It seems difficult to escape the conclusion that the General Assembly intended to include volunteer fire chiefs and fire-fighters " members" of the fire department that the city manager had the authority to appoint under '6-21-107 of the city manager-commission charter. That conclusion is supported by the fact that in addition to the city manager's broad personnel powers under the city manager-commission charter, he is also given the authority in '6-21-107 to be the administrative head of the city under the direction and supervision of the board of commissioners, and that under '6-21-108(3) he has the authority to " Supervise and control the work of the recorder, the chief of police, the city attorney, treasurer, and all other offices and of all departments and divisions created by this charter or that hereafter may be created by the board of commissioners." In short, the city manager has oversight over all the administrative affairs of the city, and is responsible for what all the officers and employees of the city do or do not do, and is likewise responsible for what all the " members" of the police and fire departments do or do not do. Under the rules of statutory construction, the courts can also consider the policy implications of their decisions. To omit the volunteer fire chief and volunteer firefighters, who make decisions involving the life and death of the city's citizens, and decisions involving the property of the city and of its citizens, from the list of persons he has the authority to appoint under the general law manager-commission charter seems contrary to policy reflected in the city's charter.
That proposition finds support in Miller v. town of Batesburg, 257 S.E.2d 159 (S.C. 1979). There the city had a volunteer fire department, and the mayor fired one of the volunteer fire-fighters. The fire-fighter argued that the mayor did not have the power to remove volunteer fire-fighters. The Court disagreed, pointing out that the city had the mayor-council form of government, which under state law vested the mayor with the personnel powers to " appoint and when he deems it necessary for the good of the municipality, suspend or remove all municipal employees and appointive administrative officers..." The Court reasoned that:
The Batesburg Fire Department is an agency of the Town of Batesburg. The buildings, equipment, supplies and all expenses of the fire department are paid for by the town of Batesburg. The law would be remiss indeed if the Town of Batesburg was without the authority to determine the manner in which this equipment is used and whose hands the safety of the citizens of Batesburg is placed. It follows by force of reason that the Town of Bastesburg possesses the necessary authority to determine who may serve as a member of the municipal fire department, and under the mayor-council form of municipal government this authority is exercised by the mayor. The designation of a municipal fireman as a " volunteer" does not insulate him from the authority of the mayor under Section 5-9-39(1) [which gave him the power to appoint and remove municipal employees and administrative officers.] [At 159]
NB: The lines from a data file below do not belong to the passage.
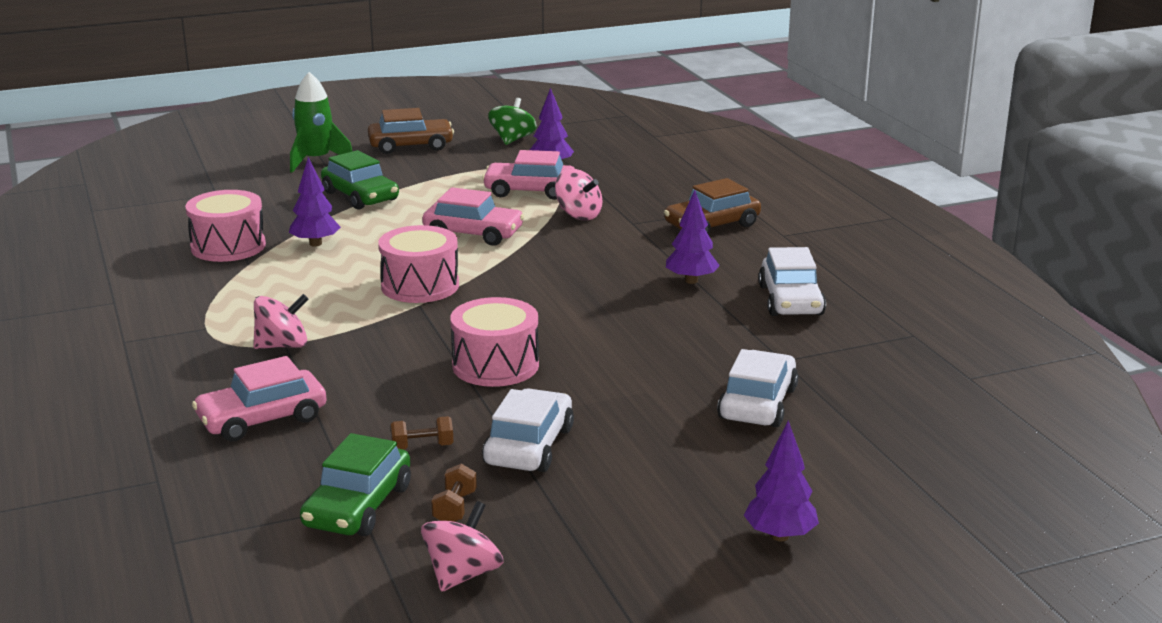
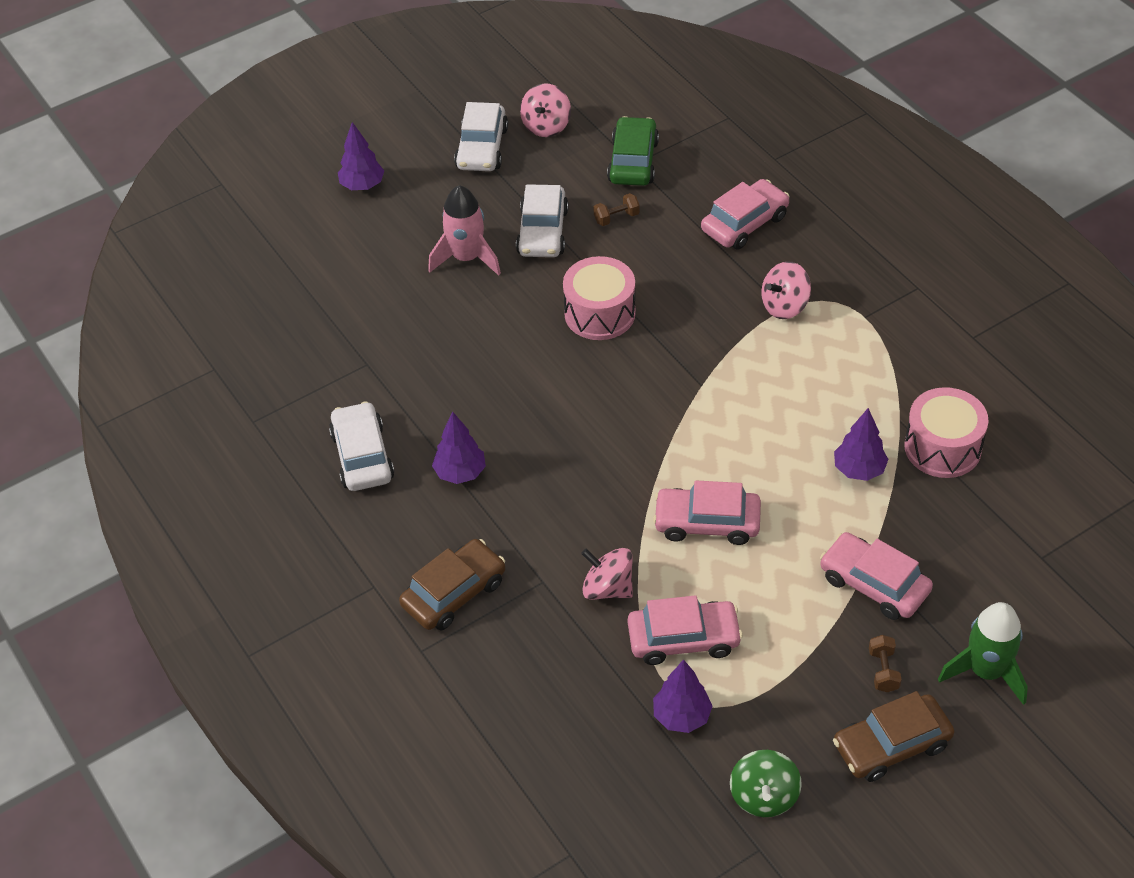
camera: 170 degrees right, 25 degrees up
(360, 196) = (874, 584): green car -> pink car
(420, 286) = (715, 414): pink drum -> none
(455, 508) = (571, 171): brown dumbbell -> brown dumbbell (883, 671)
(641, 433) = (466, 258): none -> pink rocket
(757, 403) = (384, 306): white car -> white car (482, 148)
The Court's reasoning was based on common sense. Under the mayor-council form of government, the mayor had personnel power only over employees, but the technical distinction between employees and volunteers could not intercept the mayor's personnel authority over volunteers because operationally, such an outcome didn't make sense.
If the logic of that case is applied to the general law manager-commission charter, it would give the city manager personnel authority over the volunteer fire chief and volunteer fire- fighters, notwithstanding the technical distinction between volunteers and employees. and to remove them.
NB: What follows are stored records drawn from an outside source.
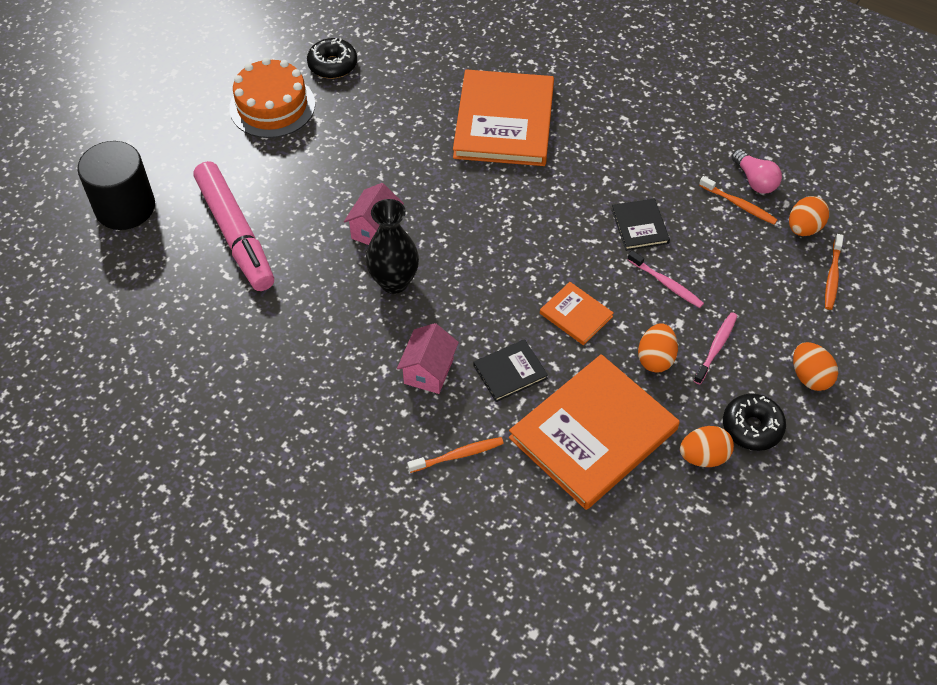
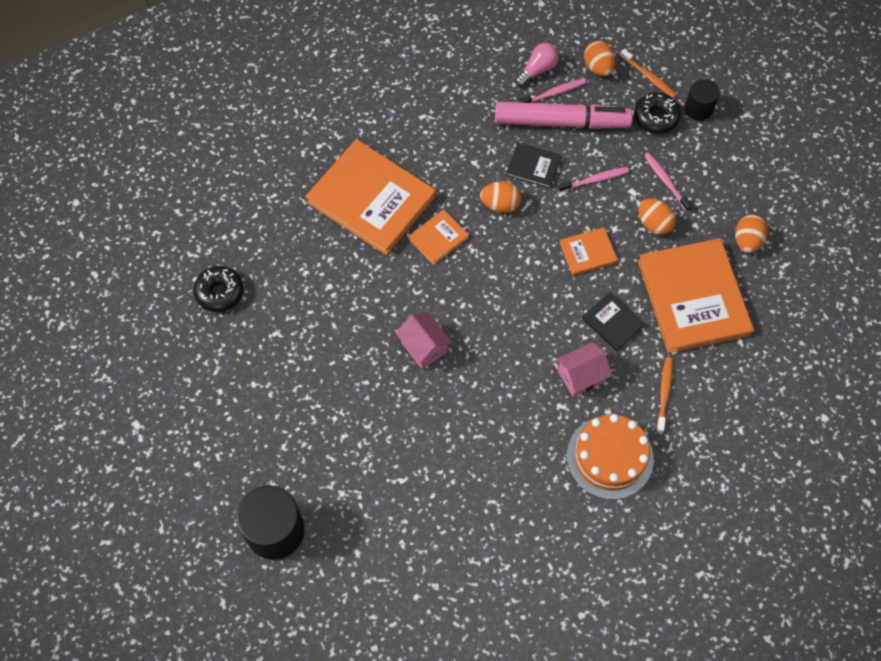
camera: 60 degrees left, 10 degrees up
(235, 234) = (362, 454): pink marker -> pink marker (561, 122)
(272, 106) = (235, 362): orange cake -> orange cake (610, 457)
(394, 282) = (484, 359): black vase -> none
(428, 371) = (581, 376): pink house -> pink house turned 75 degrees counterclockwise
(500, 188) = (438, 238): none -> orange book
(510, 372) = (613, 322): black book -> black book turned 45 degrees counterclockwise
(739, 205) = (553, 93): orange toothbrush -> pink toothbrush
(752, 427) = (740, 199): black donut -> black donut (655, 117)
(754, 180) = (537, 70): pink light bulb -> pink light bulb turned 45 degrees counterclockwise
(810, 377) = (720, 141): orange egg -> orange egg (500, 204)
(833, 338) = (698, 109): none -> black cylinder

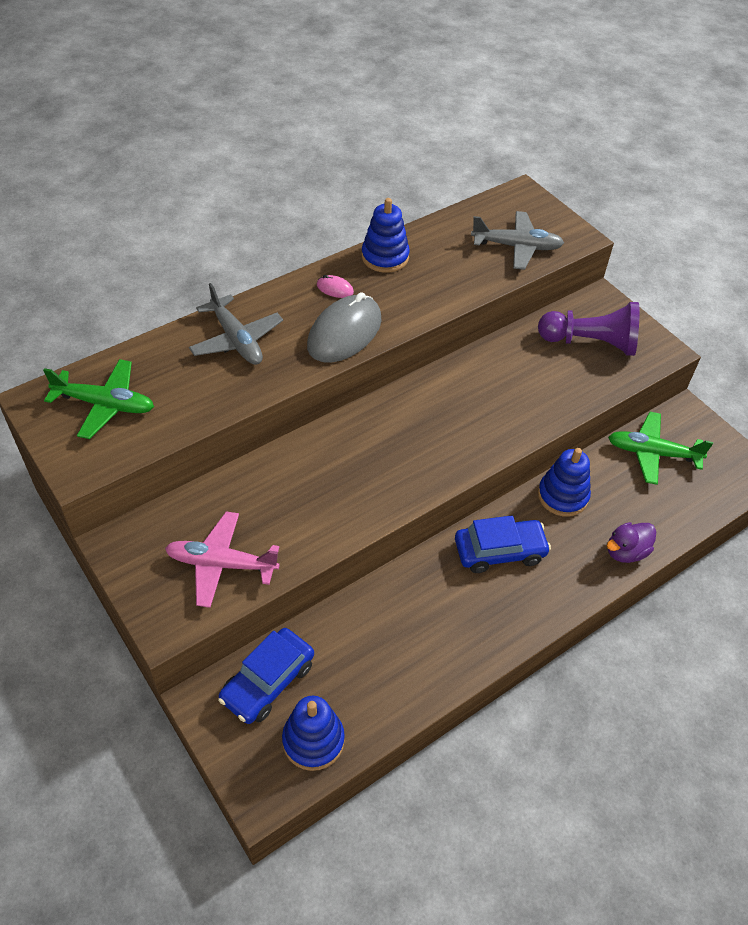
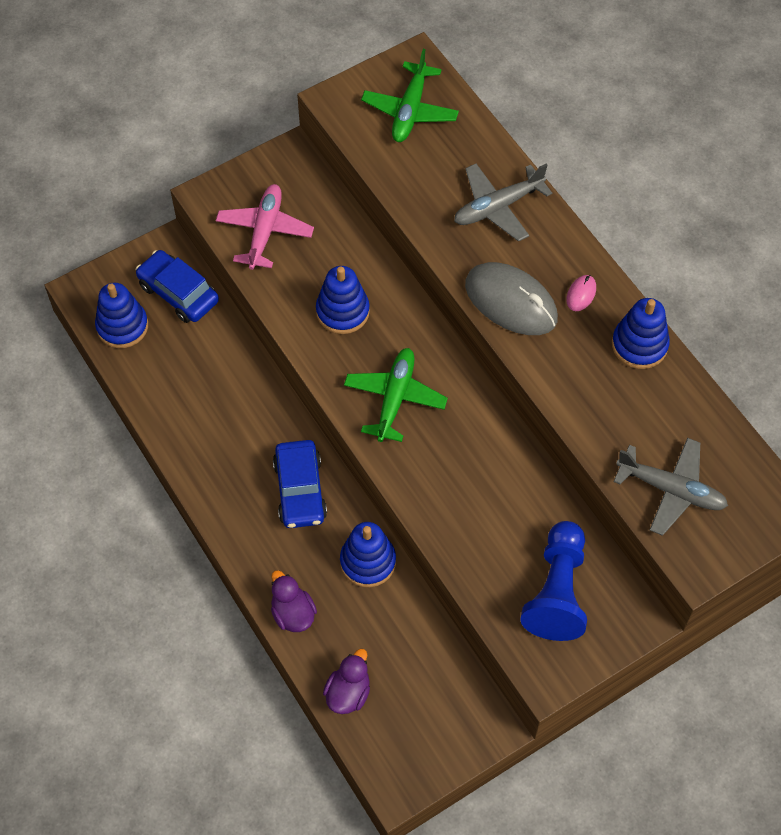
camera: 95 degrees right, 10 degrees up
(326, 490) = (342, 311): none -> blue stacking toy
(517, 247) = (671, 490): grey plane -> grey plane turned 75 degrees counterclockwise
(590, 343) = (557, 591): purple pawn -> blue pawn
(652, 453) = (427, 670): green plane -> green plane (395, 398)
(688, 507) = (348, 693): none -> purple duck

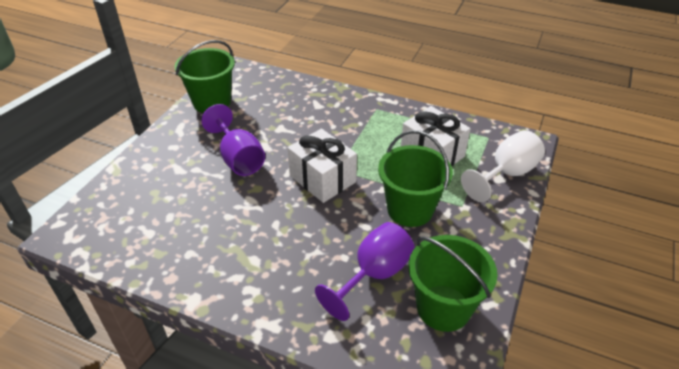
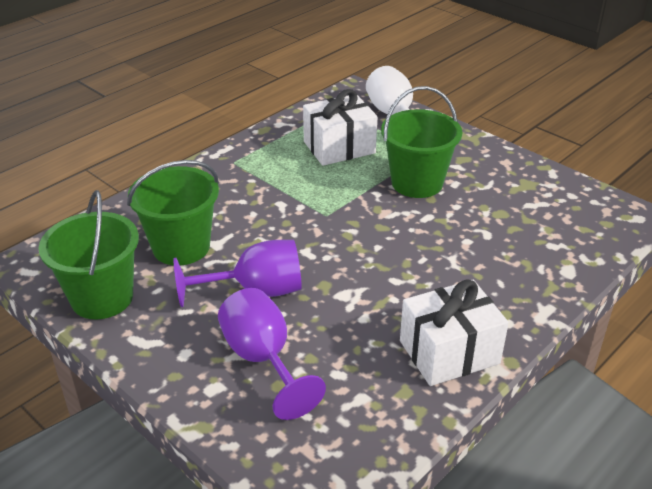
camera: 70 degrees left, 5 degrees down
(322, 179) = (337, 229): white gift -> white gift (449, 352)
(374, 275) = (498, 227): purple goblet -> purple goblet (263, 360)
(443, 308) = (550, 197): green bucket -> green bucket (181, 247)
I repeat here that the question of whether the city manager or the board of commissioners has the personnel authority over the volunteer fire chief and the volunteer fire- fighters is a difficult one, although the Batesburg Court, above, didn't agonize over a similar question long. But I cannot say with comfortable certainty what the courts would do with your question in Tennessee. The best way to resolve this question is probably to ask the General Assembly to amend the general law manager-commission charter to make it clear where the personnel powers reside with respect to volunteers.